Die Kompetenzanforderungen haben sich zum Beispiel im Bereich Dokumentation und Administration verändert. Dort geht es um digitale Arbeitszeitenerfassungen, Planungen sowie Dokumentationen. Der Einzug der Digitalisierung in Produktionsprozesse erfasst unter anderem die digitale Fehleranalyse und den 3-D-Druck. In der Kommunikation mit dem Kunden sind zunehmend fachübergreifende Informationen und ein ganzheitliches Verständnis gefragt.

Brücken bauen

Generell betrachtet gewinnen Berufe mit höheren Anteilen an analytischen sowie interaktiven Nicht-Routinetätigkeiten an Bedeutung, solche mit manuellen Routinetätigkeiten verlieren. Vor allem IT-Affinität, Datenanalyse, Prozessverständnis und überfachliche oder Querschnittskompetenzen wie Soft Skills sind begehrt. Das heisst: Wer flexibel, teamfähig, kreativ und kommunikativ ist, die anspruchsvollere Interaktion mit Kunden beherrscht und out of the box denken kann, ist gefragt. Diese überfachlichen Kompetenzen sind besonders in der Kombination mit beruflichem Fachwissen wichtig. Denn Unternehmen suchen Brückenbauer zwischen der alten und der neuen Welt.

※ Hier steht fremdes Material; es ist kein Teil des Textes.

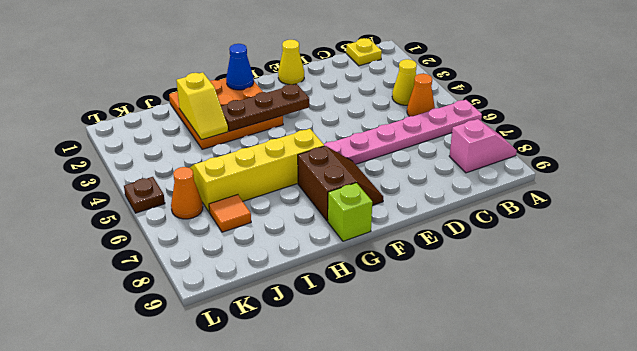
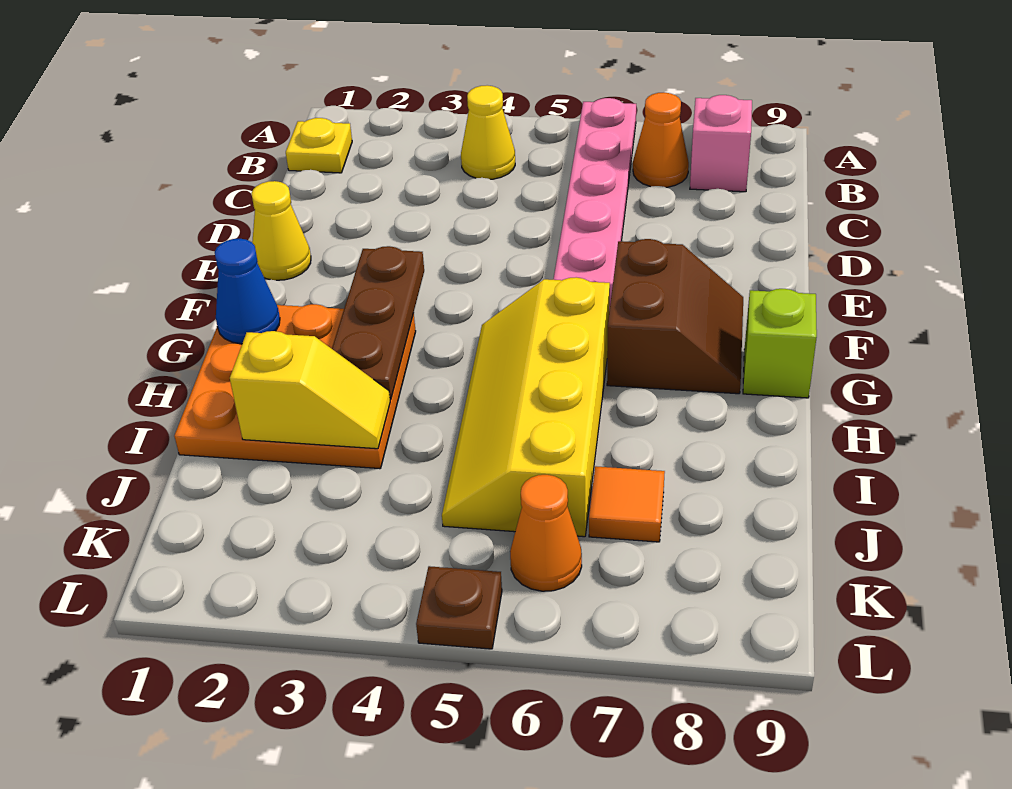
orange 1x1 cone [407,74,435,116] -> orange 1x1 cone moved to [633,93,689,187]
brown 2x2 slope [298,146,383,221] -> brown 2x2 slope turned to [607,239,743,394]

Gleichzeitig kommt es für sie darauf an, solche Kompetenzen aktiv zu fördern und in die Entwicklung ihrer Mitarbeiter zu investieren. Dies gilt für kleine wie für grosse Player. „Auch Betriebe mit 100 oder 200 Mitarbeitenden können Lieferketten optimieren, Kundenbeziehungen intensivieren oder Produkte individualisieren. Sie werden so flexibler und sparen Geld, Zeit und Ressourcen. Kooperationen sind wichtig, nicht nur wenn im Betrieb das Geld oder das Wissen für eigene digitale Lösungen fehlt. Die Unternehmen müssen ein digitales Ökosystem mit Partnern aufbauen“, wie EY rät. Wenn ihnen dies gelingt, lässt sich eine digitale Zweiklassengesellschaft vermeiden.